### EXTRAIT DU TEXTE:
================================
Quel islam pour l'Europe? (12/08/2017)

quel islam pour l'europe.pngJe suis tombé sur la première épreuve non corrigée d'un petit livre d'une centaine de pages intitulé "Quel islam pour l'Europe?" (l'ouvrage doit sortir le 6 septembre chez Labor et Fides). Pour un aussi petit livre, le titre est ambitieux. Et incongru.

Incongru car il laisse entendre que l'Europe aurait besoin d'un islam ou aurait dans son ADN quelques liens avec l'islam (ce que défend l'un des deux auteurs) ou encore qu'un islam à la sauce européenne (c'est-à-dire compatible avec la démocratie, la suprématie du droit civil et les droits humains) serait possible tout en restant conforme au Coran.

On veux bien espérer cette dernière issue. On appelle même de nos voeux cette réforme de l'islam. On n'en voit rien poindre aujourd'hui dans les discours des imams. Mais il est vrai que ce ne sont pas les horlogers qui ont inventé la montre à quartz, la swatch ou la ewatch.

La réforme de l'islam (ou un possible vivre ensemble, ce qui ne serait déjà pas mal) viendra donc d'ailleurs. De l'Europe? De Genève?

De Genève, où le Picard Calvin a forgé une branche autonome du christianisme et une petite dictature protestante? Qu'en reste-t-il cinq siècles plus tard?

Le creuset lémanique, où vécut un temps Rousseau et Voltaire, serait-il propice à la réforme de l'islam? Ni Yadh Ben Achour ni François Dermange, les deux contributeurs de "Quel islam pour l'Europe", n'en affirment l'ambition dans leur petit opuscule. Le projet sourd néanmoins de leur plume. Dès septembre, ils vont s'atteler à une modeste formation continue des imams en notre bonne université de Genève (Lire ici et là - encore que là on ne trouve rien sur la future formation). 

La lecture du chapitre rédigé par Yadh Ben Achour, partout présenté comme un éminent professeur et une cheville ouvrière de la nouvelle Tunisie démocratique, m'a laissé songeur. Et je me suis dit, ici et là, que ma chère consœur Mireille Vallette - malgré ses propres présupposés fondamentalistes (personne n'y échappe) - n'avait pas tout tort de dénoncer les prétentions orgueilleuses des ténors de l'islam. Ben Achour nous ressort les poncifs d'un monde islamique éclairé sans qui l'Europe serait restée dans la nuit.

A aucun moment, il ne discute des fondamentaux de sa religion, de la valeur du Coran notamment (parole de Dieu dictée à son prophète pour les croyants qu'il faut croire comme tel et non simple oeuvre d'hommes écrit dans un contexte particulier). 

Tout juste affirme-t-il , quand il esquisse en quelques pages sommaires ce que pourrait être l'islam en Europe, que "tous les archaïsme de la charia islamique doivent être oubliés". Qu'il n'y a pas de raison que n'importe qui puisse prétendre que la voix ou le visage des femmes est tabou, que l'inégalité successorale constitue à la fois un ordre de Dieu et un précepte du droit naturel, que la polygamie constitue le seul système marital admis par l'islam, que les voleurs doivent être amputés, que les fauteurs de rébellion  doivent avoir les pieds et les jambes amputés en diagonale... Ouf!
================================
### CONSIGNE:
Recopiez le passage du texte sur l'islam en Europe compris entre « Incongru car il » et « ou la ewatch. », inclus, en substituant « prédicateurs » à « imams ». Ce matériel est tiré d'une autre source.
================================
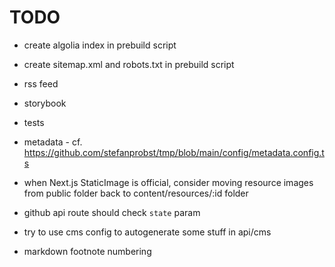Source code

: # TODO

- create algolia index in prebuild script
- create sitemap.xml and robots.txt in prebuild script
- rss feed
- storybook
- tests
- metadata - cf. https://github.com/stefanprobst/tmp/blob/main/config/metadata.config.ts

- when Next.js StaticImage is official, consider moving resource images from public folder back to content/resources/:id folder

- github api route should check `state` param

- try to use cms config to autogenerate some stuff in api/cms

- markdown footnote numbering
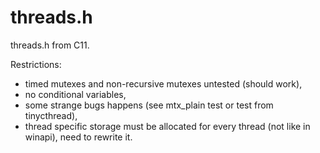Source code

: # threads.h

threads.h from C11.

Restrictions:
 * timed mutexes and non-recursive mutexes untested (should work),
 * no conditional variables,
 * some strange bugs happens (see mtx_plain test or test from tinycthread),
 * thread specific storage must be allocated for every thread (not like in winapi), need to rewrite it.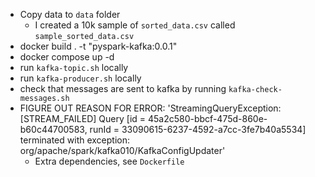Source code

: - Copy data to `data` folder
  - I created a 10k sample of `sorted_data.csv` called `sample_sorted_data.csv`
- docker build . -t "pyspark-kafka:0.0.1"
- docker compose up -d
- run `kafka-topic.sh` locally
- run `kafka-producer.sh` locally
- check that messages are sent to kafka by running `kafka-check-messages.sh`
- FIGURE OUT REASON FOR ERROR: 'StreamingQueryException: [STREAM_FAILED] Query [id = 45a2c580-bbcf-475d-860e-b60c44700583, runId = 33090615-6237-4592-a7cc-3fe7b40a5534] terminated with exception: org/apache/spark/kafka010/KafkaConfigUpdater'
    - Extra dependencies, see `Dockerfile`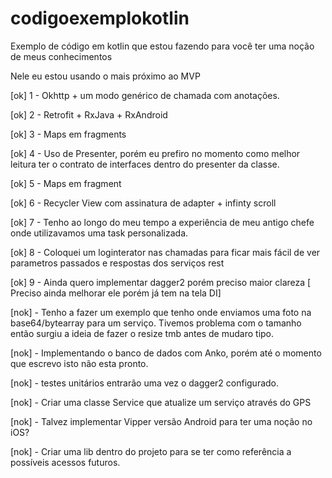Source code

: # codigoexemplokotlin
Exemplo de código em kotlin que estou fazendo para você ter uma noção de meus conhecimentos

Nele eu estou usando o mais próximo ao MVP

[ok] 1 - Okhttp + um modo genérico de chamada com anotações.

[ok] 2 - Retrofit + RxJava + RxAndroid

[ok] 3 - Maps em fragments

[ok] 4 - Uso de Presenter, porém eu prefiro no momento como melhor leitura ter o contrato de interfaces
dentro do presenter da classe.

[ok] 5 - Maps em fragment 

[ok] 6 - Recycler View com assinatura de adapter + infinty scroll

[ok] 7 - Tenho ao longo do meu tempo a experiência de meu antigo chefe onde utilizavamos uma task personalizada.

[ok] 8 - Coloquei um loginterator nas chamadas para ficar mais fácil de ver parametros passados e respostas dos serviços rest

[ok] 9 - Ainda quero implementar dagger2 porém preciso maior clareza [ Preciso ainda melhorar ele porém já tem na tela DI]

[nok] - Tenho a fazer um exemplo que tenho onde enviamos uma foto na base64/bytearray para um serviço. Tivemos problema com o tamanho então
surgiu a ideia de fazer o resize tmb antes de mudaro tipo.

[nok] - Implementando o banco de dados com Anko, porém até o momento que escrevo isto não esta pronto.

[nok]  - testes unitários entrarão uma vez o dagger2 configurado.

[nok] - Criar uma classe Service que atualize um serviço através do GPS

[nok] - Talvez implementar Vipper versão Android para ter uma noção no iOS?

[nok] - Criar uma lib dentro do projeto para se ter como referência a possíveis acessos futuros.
================================
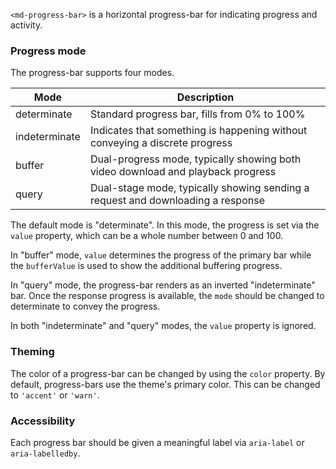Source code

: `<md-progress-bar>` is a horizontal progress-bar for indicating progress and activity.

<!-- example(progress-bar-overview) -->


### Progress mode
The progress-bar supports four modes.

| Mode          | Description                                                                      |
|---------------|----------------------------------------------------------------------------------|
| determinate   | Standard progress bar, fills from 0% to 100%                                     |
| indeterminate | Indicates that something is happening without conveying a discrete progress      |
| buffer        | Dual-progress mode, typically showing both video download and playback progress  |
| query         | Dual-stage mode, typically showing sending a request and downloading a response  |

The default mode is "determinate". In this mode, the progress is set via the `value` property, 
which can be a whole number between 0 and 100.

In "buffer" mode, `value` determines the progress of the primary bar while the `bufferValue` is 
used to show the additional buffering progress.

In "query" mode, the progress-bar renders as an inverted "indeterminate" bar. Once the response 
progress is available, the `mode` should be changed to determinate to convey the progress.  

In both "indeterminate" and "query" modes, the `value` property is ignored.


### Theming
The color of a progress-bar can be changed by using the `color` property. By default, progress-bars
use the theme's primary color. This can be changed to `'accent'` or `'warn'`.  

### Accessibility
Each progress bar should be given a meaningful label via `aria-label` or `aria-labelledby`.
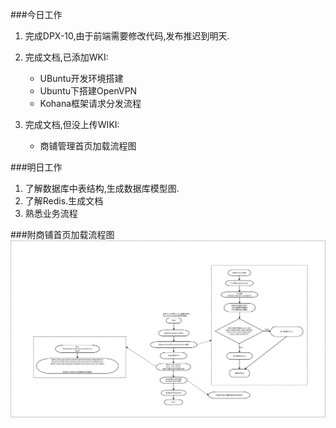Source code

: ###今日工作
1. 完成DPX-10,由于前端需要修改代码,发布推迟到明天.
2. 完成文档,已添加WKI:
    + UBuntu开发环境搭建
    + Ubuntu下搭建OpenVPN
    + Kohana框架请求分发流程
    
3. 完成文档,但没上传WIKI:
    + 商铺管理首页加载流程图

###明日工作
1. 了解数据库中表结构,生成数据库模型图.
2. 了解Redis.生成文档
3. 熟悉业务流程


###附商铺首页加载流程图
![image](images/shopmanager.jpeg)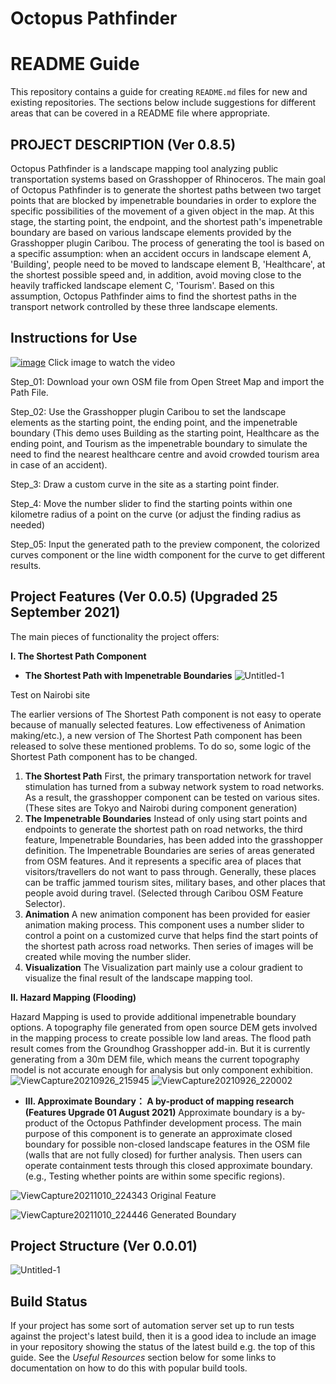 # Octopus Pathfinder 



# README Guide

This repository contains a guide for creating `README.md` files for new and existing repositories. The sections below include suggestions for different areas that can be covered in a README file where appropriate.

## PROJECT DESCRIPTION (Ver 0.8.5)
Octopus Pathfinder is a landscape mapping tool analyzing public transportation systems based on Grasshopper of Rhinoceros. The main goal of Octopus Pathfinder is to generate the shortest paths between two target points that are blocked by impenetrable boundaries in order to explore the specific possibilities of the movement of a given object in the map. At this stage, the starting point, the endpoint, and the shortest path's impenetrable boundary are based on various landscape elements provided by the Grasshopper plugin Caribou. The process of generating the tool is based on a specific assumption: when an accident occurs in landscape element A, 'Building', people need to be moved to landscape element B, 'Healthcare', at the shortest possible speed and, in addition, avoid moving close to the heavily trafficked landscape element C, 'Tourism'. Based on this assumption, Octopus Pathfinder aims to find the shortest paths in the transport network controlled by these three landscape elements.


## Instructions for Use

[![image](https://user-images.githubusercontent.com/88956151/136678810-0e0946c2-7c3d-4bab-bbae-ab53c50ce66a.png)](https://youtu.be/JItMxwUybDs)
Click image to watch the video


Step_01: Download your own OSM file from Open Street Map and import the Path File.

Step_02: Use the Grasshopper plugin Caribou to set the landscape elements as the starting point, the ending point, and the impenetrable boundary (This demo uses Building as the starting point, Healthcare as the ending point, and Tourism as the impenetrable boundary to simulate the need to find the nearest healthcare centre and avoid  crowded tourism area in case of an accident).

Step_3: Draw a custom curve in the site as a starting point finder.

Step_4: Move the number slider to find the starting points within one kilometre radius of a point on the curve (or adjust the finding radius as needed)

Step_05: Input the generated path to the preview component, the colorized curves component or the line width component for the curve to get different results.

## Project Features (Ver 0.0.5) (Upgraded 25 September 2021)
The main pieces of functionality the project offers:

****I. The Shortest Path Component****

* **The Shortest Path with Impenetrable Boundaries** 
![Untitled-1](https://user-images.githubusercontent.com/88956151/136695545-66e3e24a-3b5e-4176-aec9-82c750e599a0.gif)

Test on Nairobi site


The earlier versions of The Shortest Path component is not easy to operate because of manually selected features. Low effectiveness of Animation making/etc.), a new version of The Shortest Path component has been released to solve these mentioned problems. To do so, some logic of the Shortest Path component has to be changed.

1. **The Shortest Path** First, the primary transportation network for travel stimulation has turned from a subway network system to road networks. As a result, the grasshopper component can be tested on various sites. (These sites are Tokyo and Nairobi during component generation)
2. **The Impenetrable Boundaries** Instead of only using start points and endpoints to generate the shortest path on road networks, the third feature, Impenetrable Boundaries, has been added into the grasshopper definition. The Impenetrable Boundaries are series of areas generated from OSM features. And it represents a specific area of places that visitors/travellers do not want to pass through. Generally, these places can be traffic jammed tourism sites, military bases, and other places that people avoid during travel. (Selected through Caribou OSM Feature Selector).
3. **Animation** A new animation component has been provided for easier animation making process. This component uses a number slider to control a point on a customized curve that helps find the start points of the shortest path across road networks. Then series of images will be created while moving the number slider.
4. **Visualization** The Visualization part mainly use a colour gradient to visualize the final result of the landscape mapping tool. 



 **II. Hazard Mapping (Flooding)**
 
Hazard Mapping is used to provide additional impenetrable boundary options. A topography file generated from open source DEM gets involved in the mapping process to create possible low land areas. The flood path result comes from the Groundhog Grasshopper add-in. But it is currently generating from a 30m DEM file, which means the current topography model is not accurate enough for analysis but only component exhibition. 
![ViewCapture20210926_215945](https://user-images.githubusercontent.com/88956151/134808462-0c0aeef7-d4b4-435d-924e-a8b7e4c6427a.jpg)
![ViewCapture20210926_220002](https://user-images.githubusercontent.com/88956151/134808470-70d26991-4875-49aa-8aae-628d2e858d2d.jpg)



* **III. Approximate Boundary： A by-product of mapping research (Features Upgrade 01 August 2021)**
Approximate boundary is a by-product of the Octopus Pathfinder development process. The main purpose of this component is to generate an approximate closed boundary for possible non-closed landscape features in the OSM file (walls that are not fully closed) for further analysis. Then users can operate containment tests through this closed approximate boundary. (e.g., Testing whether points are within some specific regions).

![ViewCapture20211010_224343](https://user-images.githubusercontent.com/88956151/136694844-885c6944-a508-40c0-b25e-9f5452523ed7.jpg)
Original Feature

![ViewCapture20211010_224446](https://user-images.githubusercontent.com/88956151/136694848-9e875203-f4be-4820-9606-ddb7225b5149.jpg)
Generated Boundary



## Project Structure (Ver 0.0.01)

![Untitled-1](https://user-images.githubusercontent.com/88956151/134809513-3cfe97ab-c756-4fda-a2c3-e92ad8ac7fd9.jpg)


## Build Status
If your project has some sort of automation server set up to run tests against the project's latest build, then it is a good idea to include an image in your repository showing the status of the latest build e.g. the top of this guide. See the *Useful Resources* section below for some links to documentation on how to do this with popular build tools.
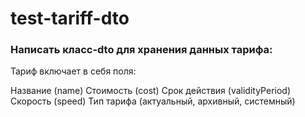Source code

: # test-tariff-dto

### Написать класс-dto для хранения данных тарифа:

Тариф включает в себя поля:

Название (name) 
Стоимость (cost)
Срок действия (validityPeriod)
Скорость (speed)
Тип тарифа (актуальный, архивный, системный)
================================
### VOTRE RÉPONSE:
Incongru car il laisse entendre que l'Europe aurait besoin d'un islam ou aurait dans son ADN quelques liens avec l'islam (ce que défend l'un des deux auteurs) ou encore qu'un islam à la sauce européenne (c'est-à-dire compatible avec la démocratie, la suprématie du droit civil et les droits humains) serait possible tout en restant conforme au Coran.

On veux bien espérer cette dernière issue. On appelle même de nos voeux cette réforme de l'islam. On n'en voit rien poindre aujourd'hui dans les discours des prédicateurs. Mais il est vrai que ce ne sont pas les horlogers qui ont inventé la montre à quartz, la swatch ou la ewatch.